▶ PROBLEM DESCRIPTION:
When you reach the line with "plant pot: present [24,239,91,331]" in the data below, begin printing lines exactly, and stop once the line with "side table: none" has been printed.

(Bounding box coordinate data)
┌──

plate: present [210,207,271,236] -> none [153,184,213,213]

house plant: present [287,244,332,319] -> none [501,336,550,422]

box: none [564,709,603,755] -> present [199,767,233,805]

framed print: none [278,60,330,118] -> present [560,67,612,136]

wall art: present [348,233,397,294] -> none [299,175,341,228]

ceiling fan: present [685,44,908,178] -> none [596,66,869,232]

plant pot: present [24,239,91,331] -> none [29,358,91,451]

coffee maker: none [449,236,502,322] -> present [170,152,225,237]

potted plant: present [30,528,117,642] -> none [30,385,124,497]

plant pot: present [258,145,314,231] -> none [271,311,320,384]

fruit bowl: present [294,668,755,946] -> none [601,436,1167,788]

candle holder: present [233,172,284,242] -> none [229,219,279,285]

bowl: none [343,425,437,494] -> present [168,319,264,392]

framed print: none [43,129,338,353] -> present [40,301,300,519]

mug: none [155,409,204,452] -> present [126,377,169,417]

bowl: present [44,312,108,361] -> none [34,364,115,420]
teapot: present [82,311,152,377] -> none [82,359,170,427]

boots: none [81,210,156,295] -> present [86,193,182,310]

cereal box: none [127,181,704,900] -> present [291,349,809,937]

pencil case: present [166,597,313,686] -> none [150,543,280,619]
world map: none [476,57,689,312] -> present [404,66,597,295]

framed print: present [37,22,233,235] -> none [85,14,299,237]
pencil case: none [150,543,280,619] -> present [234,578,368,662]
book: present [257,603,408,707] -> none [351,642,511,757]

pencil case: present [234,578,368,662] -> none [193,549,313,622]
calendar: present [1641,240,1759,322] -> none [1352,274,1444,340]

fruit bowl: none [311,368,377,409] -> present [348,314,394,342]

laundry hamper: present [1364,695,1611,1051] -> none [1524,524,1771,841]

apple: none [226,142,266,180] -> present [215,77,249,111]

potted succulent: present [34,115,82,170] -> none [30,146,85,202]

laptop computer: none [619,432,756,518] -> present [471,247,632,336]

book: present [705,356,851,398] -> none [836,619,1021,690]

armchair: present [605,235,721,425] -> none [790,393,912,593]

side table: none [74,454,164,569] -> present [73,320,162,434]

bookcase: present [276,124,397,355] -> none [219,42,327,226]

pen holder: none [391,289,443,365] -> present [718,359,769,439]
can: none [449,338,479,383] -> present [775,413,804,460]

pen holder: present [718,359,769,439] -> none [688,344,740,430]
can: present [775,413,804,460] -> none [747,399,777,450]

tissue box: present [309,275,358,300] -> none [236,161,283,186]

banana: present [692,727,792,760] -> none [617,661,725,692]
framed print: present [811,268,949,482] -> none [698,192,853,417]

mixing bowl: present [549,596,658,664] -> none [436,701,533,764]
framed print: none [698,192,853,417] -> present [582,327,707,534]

└──

▶ REPLY TO THE TASK:
plant pot: present [24,239,91,331] -> none [29,358,91,451]

coffee maker: none [449,236,502,322] -> present [170,152,225,237]

potted plant: present [30,528,117,642] -> none [30,385,124,497]

plant pot: present [258,145,314,231] -> none [271,311,320,384]

fruit bowl: present [294,668,755,946] -> none [601,436,1167,788]

candle holder: present [233,172,284,242] -> none [229,219,279,285]

bowl: none [343,425,437,494] -> present [168,319,264,392]

framed print: none [43,129,338,353] -> present [40,301,300,519]

mug: none [155,409,204,452] -> present [126,377,169,417]

bowl: present [44,312,108,361] -> none [34,364,115,420]
teapot: present [82,311,152,377] -> none [82,359,170,427]

boots: none [81,210,156,295] -> present [86,193,182,310]

cereal box: none [127,181,704,900] -> present [291,349,809,937]

pencil case: present [166,597,313,686] -> none [150,543,280,619]
world map: none [476,57,689,312] -> present [404,66,597,295]

framed print: present [37,22,233,235] -> none [85,14,299,237]
pencil case: none [150,543,280,619] -> present [234,578,368,662]
book: present [257,603,408,707] -> none [351,642,511,757]

pencil case: present [234,578,368,662] -> none [193,549,313,622]
calendar: present [1641,240,1759,322] -> none [1352,274,1444,340]

fruit bowl: none [311,368,377,409] -> present [348,314,394,342]

laundry hamper: present [1364,695,1611,1051] -> none [1524,524,1771,841]

apple: none [226,142,266,180] -> present [215,77,249,111]

potted succulent: present [34,115,82,170] -> none [30,146,85,202]

laptop computer: none [619,432,756,518] -> present [471,247,632,336]

book: present [705,356,851,398] -> none [836,619,1021,690]

armchair: present [605,235,721,425] -> none [790,393,912,593]

side table: none [74,454,164,569] -> present [73,320,162,434]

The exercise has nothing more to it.